Private investigator John van den Heuvel later revealed the involvement of the notorious criminal Martin P. alias Polletje in the fireworks incident in Rotterdam as one of the culprits. Polletje had been sentenced to life in prison in 2000 for his involvement in a quadruple murder case at the sex club Esther in Haarlem. After an appeal the sentence was reduced to 15 years, of which he served half the time based on good behavior. The police reportedly also have records showing that Polletje was blackmailing other members of the hardcore of Ajax to pay a percentage of the profits made from sold merchandise. Polletje himself had barely escaped an attempt on his life, in an attempted murder case in Badhoevedorp in 2012.

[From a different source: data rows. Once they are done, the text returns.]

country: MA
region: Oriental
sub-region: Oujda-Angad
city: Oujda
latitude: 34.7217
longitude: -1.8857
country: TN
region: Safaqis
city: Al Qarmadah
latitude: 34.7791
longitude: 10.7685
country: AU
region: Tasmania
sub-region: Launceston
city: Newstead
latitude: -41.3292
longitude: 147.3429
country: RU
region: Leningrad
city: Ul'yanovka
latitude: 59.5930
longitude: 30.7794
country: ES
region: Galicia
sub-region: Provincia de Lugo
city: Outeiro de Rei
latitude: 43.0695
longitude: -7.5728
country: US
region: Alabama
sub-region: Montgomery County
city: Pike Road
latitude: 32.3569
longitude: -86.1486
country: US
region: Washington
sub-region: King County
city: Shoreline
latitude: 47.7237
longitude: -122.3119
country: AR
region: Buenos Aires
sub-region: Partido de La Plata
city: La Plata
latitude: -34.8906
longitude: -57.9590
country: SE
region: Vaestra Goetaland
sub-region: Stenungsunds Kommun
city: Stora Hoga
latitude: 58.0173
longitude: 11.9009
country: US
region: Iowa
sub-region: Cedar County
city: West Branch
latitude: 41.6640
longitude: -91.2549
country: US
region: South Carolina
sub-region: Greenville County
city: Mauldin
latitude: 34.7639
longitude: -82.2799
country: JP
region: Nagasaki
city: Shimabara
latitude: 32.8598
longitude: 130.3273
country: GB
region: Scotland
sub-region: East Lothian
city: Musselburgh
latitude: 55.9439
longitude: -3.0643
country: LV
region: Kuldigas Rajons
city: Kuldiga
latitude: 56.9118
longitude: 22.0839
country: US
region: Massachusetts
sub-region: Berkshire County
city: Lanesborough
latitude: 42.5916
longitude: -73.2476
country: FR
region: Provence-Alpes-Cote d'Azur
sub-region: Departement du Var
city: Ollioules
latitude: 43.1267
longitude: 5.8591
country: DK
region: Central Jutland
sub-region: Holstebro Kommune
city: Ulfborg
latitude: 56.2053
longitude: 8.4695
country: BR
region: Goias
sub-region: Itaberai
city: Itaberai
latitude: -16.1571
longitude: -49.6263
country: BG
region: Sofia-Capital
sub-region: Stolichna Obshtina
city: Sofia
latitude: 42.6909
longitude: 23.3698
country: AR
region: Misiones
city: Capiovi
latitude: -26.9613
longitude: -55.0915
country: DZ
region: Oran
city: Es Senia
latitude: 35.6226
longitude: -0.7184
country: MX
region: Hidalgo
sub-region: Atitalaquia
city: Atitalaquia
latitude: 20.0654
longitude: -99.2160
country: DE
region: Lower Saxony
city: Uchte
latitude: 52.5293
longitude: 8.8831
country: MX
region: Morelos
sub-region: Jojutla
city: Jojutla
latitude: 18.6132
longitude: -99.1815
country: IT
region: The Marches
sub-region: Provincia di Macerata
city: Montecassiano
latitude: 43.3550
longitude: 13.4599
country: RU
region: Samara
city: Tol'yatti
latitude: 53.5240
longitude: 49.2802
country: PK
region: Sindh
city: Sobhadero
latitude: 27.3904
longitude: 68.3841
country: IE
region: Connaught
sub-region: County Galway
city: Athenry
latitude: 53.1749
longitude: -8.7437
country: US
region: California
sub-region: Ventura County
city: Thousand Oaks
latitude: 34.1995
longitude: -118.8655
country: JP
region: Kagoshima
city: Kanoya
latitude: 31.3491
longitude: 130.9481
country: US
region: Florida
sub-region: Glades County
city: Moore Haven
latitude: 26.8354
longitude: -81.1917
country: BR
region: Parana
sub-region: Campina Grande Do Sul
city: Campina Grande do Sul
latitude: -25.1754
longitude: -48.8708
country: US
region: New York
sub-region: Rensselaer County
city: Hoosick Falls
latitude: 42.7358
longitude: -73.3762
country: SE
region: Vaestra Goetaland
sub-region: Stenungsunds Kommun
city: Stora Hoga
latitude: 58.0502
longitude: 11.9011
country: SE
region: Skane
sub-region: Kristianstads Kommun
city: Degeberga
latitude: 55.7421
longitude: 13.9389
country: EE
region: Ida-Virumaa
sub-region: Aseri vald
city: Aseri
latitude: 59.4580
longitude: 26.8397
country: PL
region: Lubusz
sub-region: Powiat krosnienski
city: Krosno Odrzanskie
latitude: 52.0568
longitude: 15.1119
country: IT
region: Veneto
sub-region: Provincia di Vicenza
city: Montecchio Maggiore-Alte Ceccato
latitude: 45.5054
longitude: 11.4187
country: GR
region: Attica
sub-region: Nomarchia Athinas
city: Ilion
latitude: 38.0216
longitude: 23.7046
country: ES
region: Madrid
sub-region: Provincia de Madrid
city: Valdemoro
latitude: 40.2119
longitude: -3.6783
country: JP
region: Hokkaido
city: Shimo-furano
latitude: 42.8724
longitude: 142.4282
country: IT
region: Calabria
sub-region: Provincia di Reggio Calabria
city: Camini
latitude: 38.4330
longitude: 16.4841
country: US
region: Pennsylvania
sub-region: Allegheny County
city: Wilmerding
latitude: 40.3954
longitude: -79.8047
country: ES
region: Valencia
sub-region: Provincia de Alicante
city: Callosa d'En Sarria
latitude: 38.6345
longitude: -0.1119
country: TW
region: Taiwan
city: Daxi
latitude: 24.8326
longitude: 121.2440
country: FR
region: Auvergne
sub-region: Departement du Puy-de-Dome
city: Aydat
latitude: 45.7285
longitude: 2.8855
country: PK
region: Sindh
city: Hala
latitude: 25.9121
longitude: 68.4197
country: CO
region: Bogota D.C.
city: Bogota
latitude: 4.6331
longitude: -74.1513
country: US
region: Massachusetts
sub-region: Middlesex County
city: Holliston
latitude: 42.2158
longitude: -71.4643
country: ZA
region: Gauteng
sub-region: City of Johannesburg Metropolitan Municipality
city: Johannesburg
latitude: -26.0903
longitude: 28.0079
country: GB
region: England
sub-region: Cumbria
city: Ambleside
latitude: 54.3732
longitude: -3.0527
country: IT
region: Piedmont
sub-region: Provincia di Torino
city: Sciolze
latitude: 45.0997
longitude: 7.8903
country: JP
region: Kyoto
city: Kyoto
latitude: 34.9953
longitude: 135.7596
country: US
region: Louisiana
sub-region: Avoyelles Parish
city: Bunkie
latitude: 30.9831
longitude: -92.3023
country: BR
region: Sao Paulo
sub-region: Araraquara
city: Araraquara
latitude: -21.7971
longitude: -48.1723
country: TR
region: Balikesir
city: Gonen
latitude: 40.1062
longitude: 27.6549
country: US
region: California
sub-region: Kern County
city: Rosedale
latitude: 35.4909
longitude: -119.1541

Ajax revealed that they would not bring any supporters to away matches in Rotterdam when the team contest in De Klassieker for the following three years as a result of their actions. The KNVB (Royal Dutch Football Association) have not yet voiced their ruling over the incident, but immediately forbade 400 Ajax supporters from attending the Eredivisie away match against Heracles Almelo the following week as a result of their actions. The match in which Ajax could win the national championship. An additional 100-150 tickets to the match were subsequently cancelled as well.